In a quiet, academically charged household in Patiala, ambition arrived early. Ankur Garg grew up watching medicine practised with precision—his father a plastic surgeon, his mother a paediatrician—absorbing discipline as daily routine. The idea of public service took shape when he was still in primary school, not as a distant aspiration but as a goal he began planning for, step by careful step.
IIT CLASSROOMS, A WIDER HORIZON
That focus carried him to the Indian Institute of Technology Delhi, where he earned a B.Tech in Electrical Engineering. Engineering sharpened his logic; campus debates broadened his view of policy and people. While peers chased corporate ladders, Garg kept one eye on the Constitution, the other on the country.
A NATIONAL MOMENT AT TWENTY-TWO
The UPSC Civil Services Examination of 2002 turned a private plan into a national headline. On his first attempt, Garg secured All India Rank 1, one of the youngest ever to do so, and joined the IAS in 2003, allotted to the demanding AGMUT cadre. The posting map was wide, the learning curve steep, and the exposure unmatched.
LEARNING THE STATE FROM THE STREET UP
Early roles took him into municipal administration and core economic departments. As a Deputy Commissioner in Delhi, he grappled with the daily mechanics of a megacity. In power and taxation, he learned how policy meets pressure—how numbers affect neighborhoods, how decisions ripple across markets. The work built a habit he would keep: combining field sense with data.

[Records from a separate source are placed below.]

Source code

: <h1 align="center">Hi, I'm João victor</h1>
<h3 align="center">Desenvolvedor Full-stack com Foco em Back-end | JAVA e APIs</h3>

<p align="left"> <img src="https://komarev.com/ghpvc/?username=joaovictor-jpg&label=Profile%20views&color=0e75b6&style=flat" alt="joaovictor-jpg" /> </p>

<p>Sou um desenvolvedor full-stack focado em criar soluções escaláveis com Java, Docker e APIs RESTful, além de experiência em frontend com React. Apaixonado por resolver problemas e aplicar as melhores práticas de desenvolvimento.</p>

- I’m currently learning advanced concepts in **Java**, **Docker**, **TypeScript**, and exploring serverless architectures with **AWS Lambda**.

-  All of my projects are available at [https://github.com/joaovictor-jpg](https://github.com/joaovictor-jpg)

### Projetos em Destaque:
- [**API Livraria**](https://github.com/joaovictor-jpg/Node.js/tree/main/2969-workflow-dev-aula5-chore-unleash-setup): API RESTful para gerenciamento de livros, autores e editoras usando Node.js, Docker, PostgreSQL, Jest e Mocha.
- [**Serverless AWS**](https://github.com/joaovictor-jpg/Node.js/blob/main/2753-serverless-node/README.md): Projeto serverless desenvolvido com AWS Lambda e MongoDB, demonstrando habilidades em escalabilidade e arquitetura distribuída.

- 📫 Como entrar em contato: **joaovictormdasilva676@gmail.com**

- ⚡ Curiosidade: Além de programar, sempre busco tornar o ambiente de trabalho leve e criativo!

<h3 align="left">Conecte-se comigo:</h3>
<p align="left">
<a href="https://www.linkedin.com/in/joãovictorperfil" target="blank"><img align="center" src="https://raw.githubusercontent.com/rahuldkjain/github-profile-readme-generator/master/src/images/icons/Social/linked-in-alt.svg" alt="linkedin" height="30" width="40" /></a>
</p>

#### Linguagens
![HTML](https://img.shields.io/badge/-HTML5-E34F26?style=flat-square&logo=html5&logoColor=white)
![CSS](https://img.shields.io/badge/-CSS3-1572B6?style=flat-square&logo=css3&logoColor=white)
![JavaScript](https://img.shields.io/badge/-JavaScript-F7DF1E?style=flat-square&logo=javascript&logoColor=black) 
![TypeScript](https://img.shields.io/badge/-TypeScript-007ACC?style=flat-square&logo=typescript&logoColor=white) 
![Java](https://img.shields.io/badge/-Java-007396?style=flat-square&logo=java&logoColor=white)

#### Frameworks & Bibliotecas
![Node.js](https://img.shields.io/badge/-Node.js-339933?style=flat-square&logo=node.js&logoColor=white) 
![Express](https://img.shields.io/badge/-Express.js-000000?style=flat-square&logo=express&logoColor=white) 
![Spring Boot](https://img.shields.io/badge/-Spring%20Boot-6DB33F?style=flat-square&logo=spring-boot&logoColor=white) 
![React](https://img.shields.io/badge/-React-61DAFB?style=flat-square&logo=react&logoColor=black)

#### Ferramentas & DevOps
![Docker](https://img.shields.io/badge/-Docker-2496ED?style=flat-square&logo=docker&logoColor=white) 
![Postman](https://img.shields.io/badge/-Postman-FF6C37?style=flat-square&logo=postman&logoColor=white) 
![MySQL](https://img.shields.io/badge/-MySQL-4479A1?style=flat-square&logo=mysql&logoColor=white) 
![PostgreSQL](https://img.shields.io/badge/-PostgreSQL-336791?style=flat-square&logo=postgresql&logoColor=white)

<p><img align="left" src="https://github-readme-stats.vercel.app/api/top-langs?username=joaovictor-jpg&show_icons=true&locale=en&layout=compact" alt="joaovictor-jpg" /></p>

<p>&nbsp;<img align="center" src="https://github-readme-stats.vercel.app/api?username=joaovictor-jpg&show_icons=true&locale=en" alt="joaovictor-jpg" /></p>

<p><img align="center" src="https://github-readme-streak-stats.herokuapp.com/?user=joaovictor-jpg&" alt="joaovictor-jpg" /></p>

A SCHOLAR’S RETURN TO POLICY
Mid-career, Garg stepped back into classrooms—this time at Harvard University—to study international development policy. The experience refined his thinking about growth, public finance, and institutional design. He returned to service with global frameworks but local priorities firmly in mind.
FAMILY, BALANCE, AND A PRIVATE CENTER
Married to Swati Sharma and a father of two sons, Garg keeps his personal life deliberately grounded. Colleagues describe a routine that makes room for family even amid heavy portfolios—an anchor that steadies the pace of public office.
HOW A UNION TERRITORY IS RUN AND WHERE GARG FITS
Union Territories function differently from states. They are administered by the President of India through an Administrator or Lieutenant Governor. Policy direction comes from the Centre, while day-to-day governance rests with senior officers who hold multiple, cross-cutting portfolios. Coordination is constant; accountability is direct.
As Advisor to the Administrator of Dadra and Nagar Haveli and Daman and Diu, Garg operates at that nerve centre. His charge spans Home (including police and prisons), Vigilance, Parliamentary Affairs, and key institutional roles such as Managing Director of the UT’s development corporation and Chair of the Staff Selection Board. The work blends law and order with recruitment and oversight with development—often in the same day.
STYLE IN OFFICE
Those who work with him note a preference for clear dashboards, tight reviews, and decisions grounded in evidence. Languages come easily—Hindi, English, Punjabi, Bengali, French—useful in a cadre that moves across cultures. Public communication is measured; the emphasis is on systems that outlast postings.
THE ARC CONTINUES
From Patiala to IIT, from topping UPSC to shaping a Union Territory’s administration, Ankur Garg’s story is not a sprint but a long, deliberate arc. It is a career built on early clarity, constant learning, and the belief that governance works best when ideas meet execution—quietly, persistently, and in full public view.